An aide to Ms Harris later said she had pledged $130m (£92m) in US aid to support Mexican workers’ rights. She has already promised $310m to alleviate the impact of the pandemic and hurricanes last year in Central America.
Back at the White House daily briefing on Tuesday, Biden spokeswoman Jen Psaki was asked why Ms Harris had not visited the US-Mexico boundary.
“I think that at some point she may go to the border,” Ms Psaki said. “We’ll see.”
For as much as she may be coming under pressure to visit the border back at home, it’s what she said earlier on this trip which is causing dismay in Central America. Specifically her stark warning that would-be migrants “do not come” – three words she repeated for added emphasis.
A wide array of activists, human rights lawyers and journalists have pointed out the inconsistency in such a message. First, they say, it fails to take into account the reality on the ground for so many millions of the poorest in Central America. Battered by hurricanes, hunger, natural disaster, climate change and coronavirus, the economic downturn in the region could last for many years. That’s to mention nothing of the rampant gang violence and forced recruitment of vulnerable young people in the region.
Added to that, her statement appeared to ignore the fact that requesting asylum is a legal right, one which Ms Harris had berated the Trump administration for undermining while she was a candidate. More than one observer has commented on how it was particularly jarring to hear it from the vice-president, as the daughter of immigrants herself.

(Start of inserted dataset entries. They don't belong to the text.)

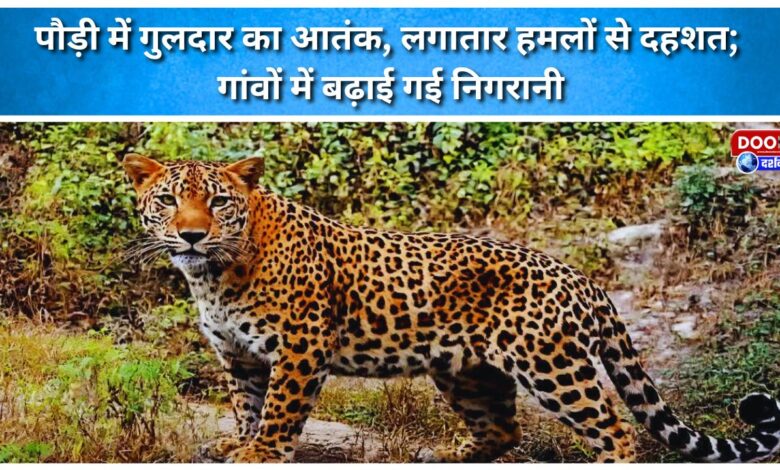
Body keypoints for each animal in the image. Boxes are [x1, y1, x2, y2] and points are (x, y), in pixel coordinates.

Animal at [122, 154, 780, 463]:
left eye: (218, 203)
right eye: (168, 201)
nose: (191, 236)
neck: (212, 275)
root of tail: (582, 278)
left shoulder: (300, 346)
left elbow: (280, 411)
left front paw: (261, 452)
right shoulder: (239, 356)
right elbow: (247, 407)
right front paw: (239, 444)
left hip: (552, 366)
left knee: (615, 427)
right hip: (468, 371)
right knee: (504, 428)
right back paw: (447, 454)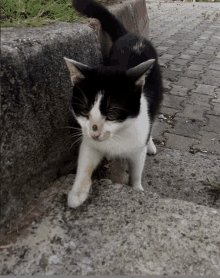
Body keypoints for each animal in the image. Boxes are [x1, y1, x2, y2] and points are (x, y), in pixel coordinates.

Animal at [64, 0, 162, 207]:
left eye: (112, 114)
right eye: (84, 111)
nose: (94, 132)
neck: (117, 136)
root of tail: (131, 35)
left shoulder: (136, 146)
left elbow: (136, 170)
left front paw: (137, 189)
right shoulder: (88, 141)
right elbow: (85, 161)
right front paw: (77, 192)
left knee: (153, 115)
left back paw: (150, 145)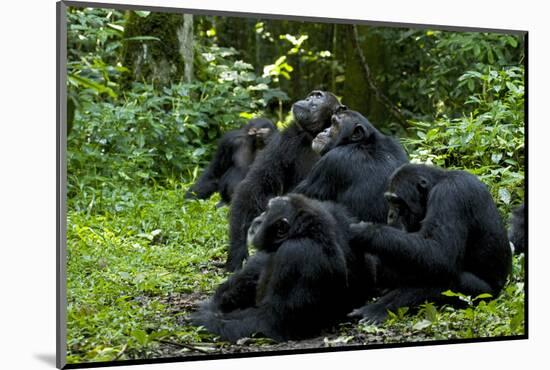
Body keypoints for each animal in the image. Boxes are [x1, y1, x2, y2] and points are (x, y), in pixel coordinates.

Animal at [192, 195, 374, 342]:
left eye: (267, 211)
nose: (258, 218)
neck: (303, 232)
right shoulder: (335, 213)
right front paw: (220, 300)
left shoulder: (297, 253)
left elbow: (271, 321)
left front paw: (203, 319)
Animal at [225, 91, 344, 270]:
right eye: (312, 95)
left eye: (319, 97)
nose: (309, 98)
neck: (316, 134)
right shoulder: (285, 139)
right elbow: (256, 184)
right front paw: (237, 251)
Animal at [352, 165, 516, 324]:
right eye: (389, 201)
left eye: (397, 201)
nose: (391, 215)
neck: (436, 184)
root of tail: (501, 289)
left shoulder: (450, 195)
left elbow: (440, 252)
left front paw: (365, 231)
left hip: (481, 295)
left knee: (444, 279)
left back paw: (379, 309)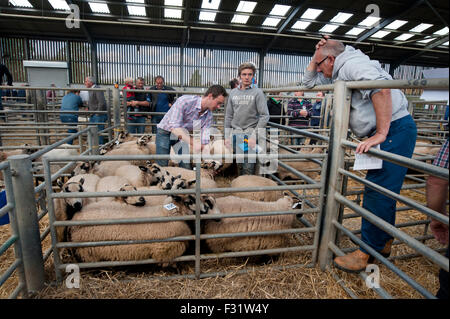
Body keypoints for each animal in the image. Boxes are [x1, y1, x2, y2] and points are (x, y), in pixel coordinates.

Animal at [68, 195, 220, 264]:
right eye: (189, 201)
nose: (205, 209)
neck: (167, 213)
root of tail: (73, 221)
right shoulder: (166, 249)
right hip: (88, 252)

In Mexico, the focus shifted to broader bilateral issues: the economy, security co-operation, development plans for southern Mexico and Central America. Yet immigration remains the overriding concern for the Biden administration in this part of the world. For as much as both countries spoke at length of “orderly, safe and regular migration flows” or tackling the “root causes of migration”, most people will remember Vice-President Harris’s first international trip for those three short words: “Do not come”.
Why are fellow Democrats criticising Harris?

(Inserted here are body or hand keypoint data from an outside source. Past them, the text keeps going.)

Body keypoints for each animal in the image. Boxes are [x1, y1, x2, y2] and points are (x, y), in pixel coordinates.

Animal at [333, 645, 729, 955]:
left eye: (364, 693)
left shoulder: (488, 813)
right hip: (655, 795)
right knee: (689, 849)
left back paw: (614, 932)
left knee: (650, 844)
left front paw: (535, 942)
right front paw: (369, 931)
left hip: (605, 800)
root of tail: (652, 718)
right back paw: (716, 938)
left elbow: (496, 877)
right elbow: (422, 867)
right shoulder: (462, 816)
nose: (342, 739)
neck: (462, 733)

Critics across the political spectrum said Ms Harris’s remarks in Guatemala on Monday contradicted the Biden administration’s promise to usher in a more humane approach on migration.
“Do not come. Do not come,” the vice-president warned illegal immigrants, adding: “If you come to our border, you will be turned back.”
While running for the presidency in 2019, Ms Harris lambasted then-President Donald Trump for turning away undocumented immigrants at the border.
“What does Donald Trump do?” she said. “He says, ‘go back where you came from.’ That is not reflective of our America and our values and it’s got to end.”
Ms Harris’s remarks on Monday provided fodder for her regular Republican critics, but they also provoked rare rebukes from left-wing members of her own party.
Alexandria Ocasio-Cortez, the influential New York City Democratic congresswoman, called the remark “disappointing”.
“First, seeking asylum at any US border is a 100% legal method of arrival,” she tweeted.
“Second, the US spent decades contributing to regime change and destabilisation in Latin America. We can’t help set someone’s house on fire and then blame them for fleeing.”
Fellow members of her ultraliberal group known as the Squad also criticised Ms Harris, who is herself the daughter of migrants – an Indian-born mother and a Jamaican-born father.
“The right to seek asylum is not just legally protected. It is a foundational universal human right,” tweeted Minnesota congresswoman Ilhan Omar, who was born in Somalia.
Michigan’s Rashida Tlaib also hit out at Ms Harris, writing: “This whole ‘stay there and die’ approach is not how our country will promote a more humane and just immigration system.”
Asked later about the criticism, Ms Harris said: “I’m really clear. We have to deal with the root causes and that is my hope. Period.”